When he was done, he looked expectantly at Titus. Titus, after a moment of hesitation, clapped. It was good music.
The prince—who would someday have no music, no child, and only tatters of his youthful dreams—graciously inclined his head, acknowledging the applause.
“Now, Your Highness,” said Titus, “I would like to ask you some questions about Atlantis.”
CHAPTER 20
IN THE DISTANCE, SWORDS, MACES, and clubs bewitched by the Enchantress of Skytower continued to hurtle toward Risgar’s Redoubt. Titus went through a cascade of spells to lock, steady, amplify, and focus his aim. The missiles must be struck down when they were more than three miles out, beyond the outer defensive walls of the redoubt. The moment they crossed over the walls, they would dive to the ground to wreak havoc on lives and property.

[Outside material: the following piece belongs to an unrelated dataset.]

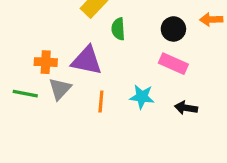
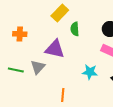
orange cross: (46, 62) -> (20, 34), moved
orange line: (101, 102) -> (63, 95), moved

It was enjoyable, the repetition of the spells. It would have been meditative had his aim been perfect. But his success with moving objects hovered stubbornly at 50 percent. He would hit a few targets in a row, then miss the next few.
“That’s it for this flock,” shouted the captain. “Eat something quick if you need to. Visit the privy. The next flock will be here in no time.”
Fairfax appeared next to him on the rampart, paying little attention to the soldiers rushing about. “Sorry it took so long. Rogers’ verses were in terrible shape.”
He had heard an Eton education described as something that taught boys to write bad verses in Latin and just as awful prose in English.
“You ought to charge a fee for your help.”
“Next Half I will. You wanted to see me?”
He always wanted to see her. Even when they were both in the Crucible together, the sad truth was that they saw far too little of each other, with most of her time spent in the practice cantos, and most of his in the teaching cantos.
He took her elbow and exited the Crucible. “Remember what I told you about the rupture view?”
She nodded. “The image of wyverns and armored chariots you saw in your head when I interrupted the Inquisitor.”
“I cannot be completely sure, but after speaking to my grandfather, I think it is the outer defenses of the Commander’s Palace in Atlantis.”